The algorithms have been researched using 'on the road trials'which show that, given appropriate 'trip desnities' relative to the vehicles in operation at any time, the probable average 'load' is 1.5 fares resulting in 7.5 'average' fares per hour. This is the 'Many to many' mode of operation. A second mode of 'one to many' and 'many to one' (eg. from and to a hospital) using the same software might achieve 10 average fares per hour (for non stretcher cases. A third mode of the same software allows single fares (i.e. normal taxi) to be carried while the system allocates the next fare to be allocated while the previous fare approaches the destination. This mode makes up to 4 average fares an hour per vehicle.
Bus operators hate the idea, taxi operators fear the idea, petrol retailers oppose the idea, car makers see sales in jeopardy, local authorities wait for someone else to try it, the government fears for the fuel tax implications and the economic effect on the car industry so the possibility will die with me.
Is there anyone out there willing to investigate?


I have several comments:
1) You are correct that resistance to shared taxis is political more than anything else.
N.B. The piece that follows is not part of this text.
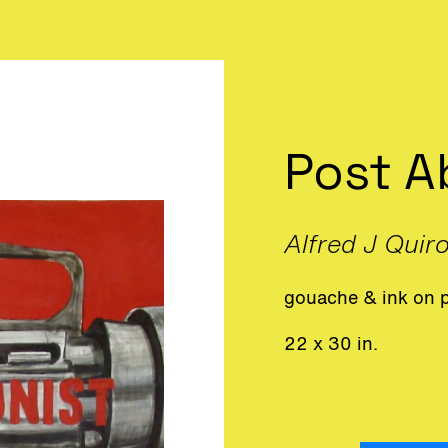
Post A
Alfred J Quir
gouache & ink on 
22 x 30 in.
Here in Vancouver, B.C. Canada an attempt was made to start a new shared taxi company/business but it was successfully blocked by existing taxi companies. Resistance may also come from existing government/transit authorities who have a self serving interest to maintain maximum efficiency such that executives can receive their bonuses.
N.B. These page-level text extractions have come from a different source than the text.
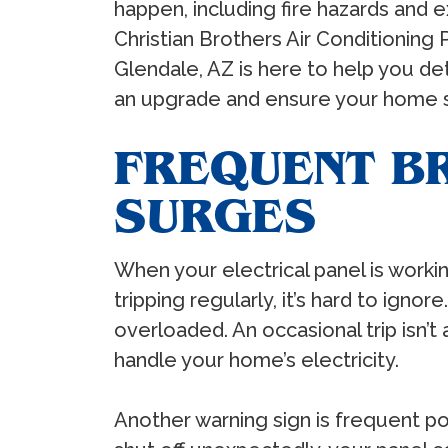
happen, including fire hazards and e
Christian Brothers Air Conditioning 
Glendale, AZ is here to help you de
an upgrade and ensure your home st
FREQUENT B
SURGES
When your electrical panel is workin
tripping regularly, it’s hard to ign
overloaded. An occasional trip isn’t
handle your home’s electricity.
Another warning sign is frequent po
2) The way to move shared taxis forward is that it needs to be presented as a green solution with social benefits as well. The public needs to be convinced of the benefit such that the push can come from the "bottom" (i.e. the public) as there is too much self interest at the "top".
3) If you would like to see a shared taxi model that I believe provides the best level of transit service in the world visit Jamaica. There you will see a shared taxi program that offers a better life style to most than having their own car. Taxis drive by every few minutes even in remote areas. They pick up and drop off anywhere along their route.
4) Western thought proposes mass transit as the transportation solution... larger buses, automated trains, etc. but this level of service will only be acceptable to part of the population (i.e. mainly those without their own vehicle). We need to think about those who have and can afford their own cars. How do we get those persons out of their vehicle? The only way to do this is to provide a better service than their car and shared taxis offer that. What can be better than a car with driver that picks you up right in front of your home and drops you off in front of your work place? Or that picks you up right in front of the grocer and drops you off in front of your residence?
5) Think about women and children safety. With shared taxis a woman can simply refuse to get into a car with a male passenger she's not comfortable with and take the next car (right behind that one). This difference is especially important late at night when with mass transit a bus or train might be making its' last run! As well, shared taxis can and do run all night as there's always enough passengers that need rides. In contrast mass transit can't run all night as it needs too many passengers.
6) Think about the social benefits of shared taxis. In the cozier environment you meet your neighbors and talk to them. Something that doesn't happen in the cool and impersonal environment of mass transit.
7) Shared taxis are a green solution even though it might be argued otherwise. It's simple... multiple passengers in a vehicle is better than a single driver every time!!!